Problem statement:
Reproduce a passage of the bug report below word for word, beginning at "2. Go to https://certificates.netscape.com" and stopping after "that browser window.".

Excerpt:
####################
92123 - Linux-Crash on AOL cert enrollment page - Trunk, M092 & N610 [@ libc.so.6 - ssl_DefSend]

Reporter

Description

•

23 years ago

Build: branch 07/24 linux build
OS: RH 6.2-J

Using 07/24 linux branch build with a new profile, when I tried to get an AOL 
cert from https://certificates.netscape.com, the browser crashes.

Steps to reproduce:
1. Launch browser with a new profile.
2. Go to https://certificates.netscape.com
3. Click on Get the Cert
The browser crashes, a talkback window comes up, but the browser window remains.
However it seems the browser is disconnected from network. You can't go to any 
web site from that browser window.
Callstack to follow.

ji

Reporter

Comment 1

•

23 years ago

Below is the callstack:
Incident ID 33283866
Stack Signature libc.so.6 + 0xb2c82 (0x404d9c82) de72ad1c
Bug ID
Trigger Time 2001-07-24 10:50:44
User Comments Get AOL cert
Build ID 2001072405
Product ID Netscape6.10
Platform ID LinuxIntel
Stack Trace
libc.so.6 + 0xb2c82 (0x404d9c82)
libnspr4.so + 0x1ce78 (0x401b5e78)
libnspr4.so + 0xc42a (0x401a542a)
ssl_DefSend()
ssl3_SendRecord()
SSL3_SendAlert()
ssl_SecureClose()
ssl_Close()
nsSSLIOLayerClose()
libnspr4.so + 0xb5f7 (0x401a45f7)
nsSocketTransport::CloseConnection()
nsSocketTransport::Process()
nsSocketTransportService::Run()
nsThread::Main()
libnspr4.so + 0x1f3ee (0x401b83ee)
libpthread.so.0 + 0x5b85 (0x401ccb85

Keywords: crash

ji

Reporter

Updated

•

23 years ago

Version: 1.01 → 2.0

John Unruh

Comment 2

•

23 years ago

Verified on Linux. Mac and Win32 are OK.

John Unruh

Comment 3

•

23 years ago

Adding keywords. I'll download builds going backward until I find the one that 
does not crash.

Keywords: nsbeta1, regression

John Unruh

Comment 4

•

23 years ago

This was working with the 7/23 Linux commercial build.

John Unruh

Comment 5

•

23 years ago

My mistake. This bug goes back to at least 7/13.

Jimmy Lee

Comment 6

•

23 years ago

May 23 works for me.  May 31 fails for me.  I have no other builds in between.

Javier Delgadillo

Comment 7

•

23 years ago

Is this a Linux and JA build only?

John Unruh

Comment 8

•

23 years ago

I'm using the normal Linux branch build on Redhat 6.0. I used to not be able to 
reach https://certificates.netscape.com/NSEnroll.html , but now that the browser 
loads it, the crash bug has become visible.

ji

Reporter

Comment 9

•

23 years ago

The build I used is English linux branch build and system is RH6.2 Japanese.

John Unruh

Comment 10

•

23 years ago

Getting certs with Linux from any of the sites on this page 
http://junruh.mcom.com/tests.html under "CMS 4.2 testing" works. The crash 
occurs only when clicking on the link at https://certificates.netscape.com

Priority: -- → P1

John Unruh

Comment 11

•

23 years ago

cc shadow

John Unruh

Comment 12

•

23 years ago

Changing summary.
####################
Supplied records:
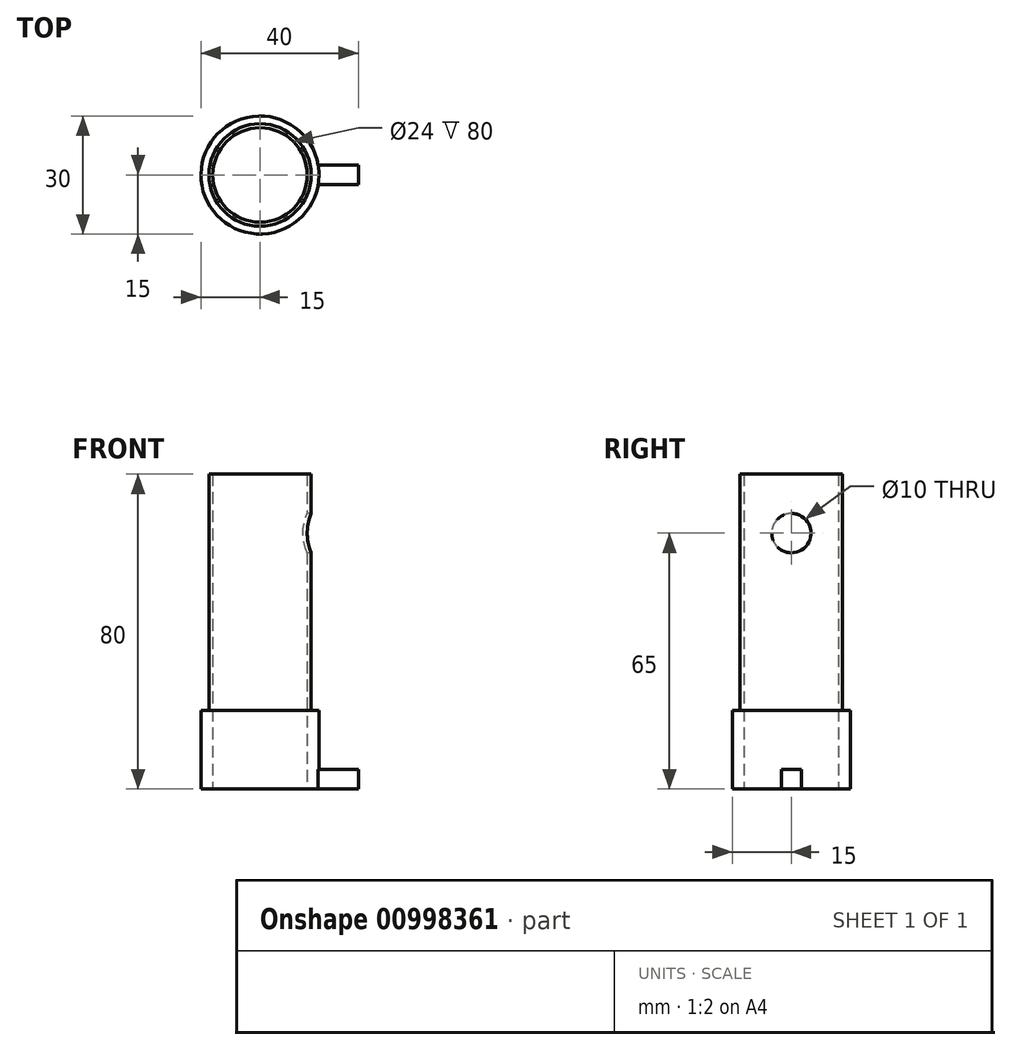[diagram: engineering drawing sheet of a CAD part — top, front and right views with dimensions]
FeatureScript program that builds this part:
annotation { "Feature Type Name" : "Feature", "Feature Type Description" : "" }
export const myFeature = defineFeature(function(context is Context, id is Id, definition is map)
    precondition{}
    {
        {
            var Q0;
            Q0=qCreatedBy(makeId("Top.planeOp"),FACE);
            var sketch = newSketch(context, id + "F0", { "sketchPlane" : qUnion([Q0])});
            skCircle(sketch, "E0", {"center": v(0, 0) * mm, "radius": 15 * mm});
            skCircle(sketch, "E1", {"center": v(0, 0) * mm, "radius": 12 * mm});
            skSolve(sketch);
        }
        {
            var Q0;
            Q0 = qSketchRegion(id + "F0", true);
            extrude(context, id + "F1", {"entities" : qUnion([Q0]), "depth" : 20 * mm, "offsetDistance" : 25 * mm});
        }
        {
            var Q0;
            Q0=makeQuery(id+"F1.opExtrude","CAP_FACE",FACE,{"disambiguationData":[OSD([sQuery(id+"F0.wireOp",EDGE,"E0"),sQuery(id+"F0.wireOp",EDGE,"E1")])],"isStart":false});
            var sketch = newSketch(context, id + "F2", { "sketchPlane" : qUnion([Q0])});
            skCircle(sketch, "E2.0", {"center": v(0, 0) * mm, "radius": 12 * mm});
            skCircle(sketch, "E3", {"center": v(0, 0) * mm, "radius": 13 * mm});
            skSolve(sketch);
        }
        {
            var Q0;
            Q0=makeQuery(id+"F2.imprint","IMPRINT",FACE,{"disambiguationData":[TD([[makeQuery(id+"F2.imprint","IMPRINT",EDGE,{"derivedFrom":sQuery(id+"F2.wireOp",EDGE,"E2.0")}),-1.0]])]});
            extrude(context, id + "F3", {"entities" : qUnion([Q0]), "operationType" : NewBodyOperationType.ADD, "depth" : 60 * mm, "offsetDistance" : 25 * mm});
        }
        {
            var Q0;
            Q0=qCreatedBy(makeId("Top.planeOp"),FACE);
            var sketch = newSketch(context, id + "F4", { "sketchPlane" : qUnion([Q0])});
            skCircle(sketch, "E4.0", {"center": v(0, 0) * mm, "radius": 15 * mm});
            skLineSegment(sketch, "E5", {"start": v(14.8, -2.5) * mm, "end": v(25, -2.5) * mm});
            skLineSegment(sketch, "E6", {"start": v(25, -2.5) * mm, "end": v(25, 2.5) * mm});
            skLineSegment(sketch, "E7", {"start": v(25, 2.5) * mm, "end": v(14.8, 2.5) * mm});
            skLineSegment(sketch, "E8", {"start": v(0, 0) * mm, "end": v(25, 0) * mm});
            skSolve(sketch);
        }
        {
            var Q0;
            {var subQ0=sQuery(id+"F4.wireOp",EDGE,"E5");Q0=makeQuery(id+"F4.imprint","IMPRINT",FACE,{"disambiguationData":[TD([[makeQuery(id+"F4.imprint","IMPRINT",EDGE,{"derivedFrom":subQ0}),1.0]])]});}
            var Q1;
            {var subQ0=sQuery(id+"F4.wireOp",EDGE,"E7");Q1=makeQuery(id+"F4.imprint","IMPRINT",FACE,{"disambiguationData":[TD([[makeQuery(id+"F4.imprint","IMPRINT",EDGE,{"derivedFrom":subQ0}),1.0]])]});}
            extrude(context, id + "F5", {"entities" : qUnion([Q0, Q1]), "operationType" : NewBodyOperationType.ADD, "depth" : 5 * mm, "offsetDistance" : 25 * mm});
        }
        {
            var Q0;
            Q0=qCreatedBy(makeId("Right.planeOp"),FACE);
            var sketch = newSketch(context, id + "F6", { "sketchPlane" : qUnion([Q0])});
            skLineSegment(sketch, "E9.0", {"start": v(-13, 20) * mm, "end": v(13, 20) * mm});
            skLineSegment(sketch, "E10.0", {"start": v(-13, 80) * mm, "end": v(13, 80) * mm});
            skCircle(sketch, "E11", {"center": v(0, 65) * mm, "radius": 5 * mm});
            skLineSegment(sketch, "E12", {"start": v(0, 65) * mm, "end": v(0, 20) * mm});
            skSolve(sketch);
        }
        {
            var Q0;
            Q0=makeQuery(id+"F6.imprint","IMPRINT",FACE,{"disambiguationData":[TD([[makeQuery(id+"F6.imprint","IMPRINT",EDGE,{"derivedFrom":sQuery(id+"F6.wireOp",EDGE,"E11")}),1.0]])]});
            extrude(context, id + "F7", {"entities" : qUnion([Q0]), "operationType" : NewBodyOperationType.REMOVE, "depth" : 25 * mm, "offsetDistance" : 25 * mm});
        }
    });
####################
Worked solution:
2. Go to https://certificates.netscape.com
3. Click on Get the Cert
The browser crashes, a talkback window comes up, but the browser window remains.
However it seems the browser is disconnected from network. You can't go to any 
web site from that browser window.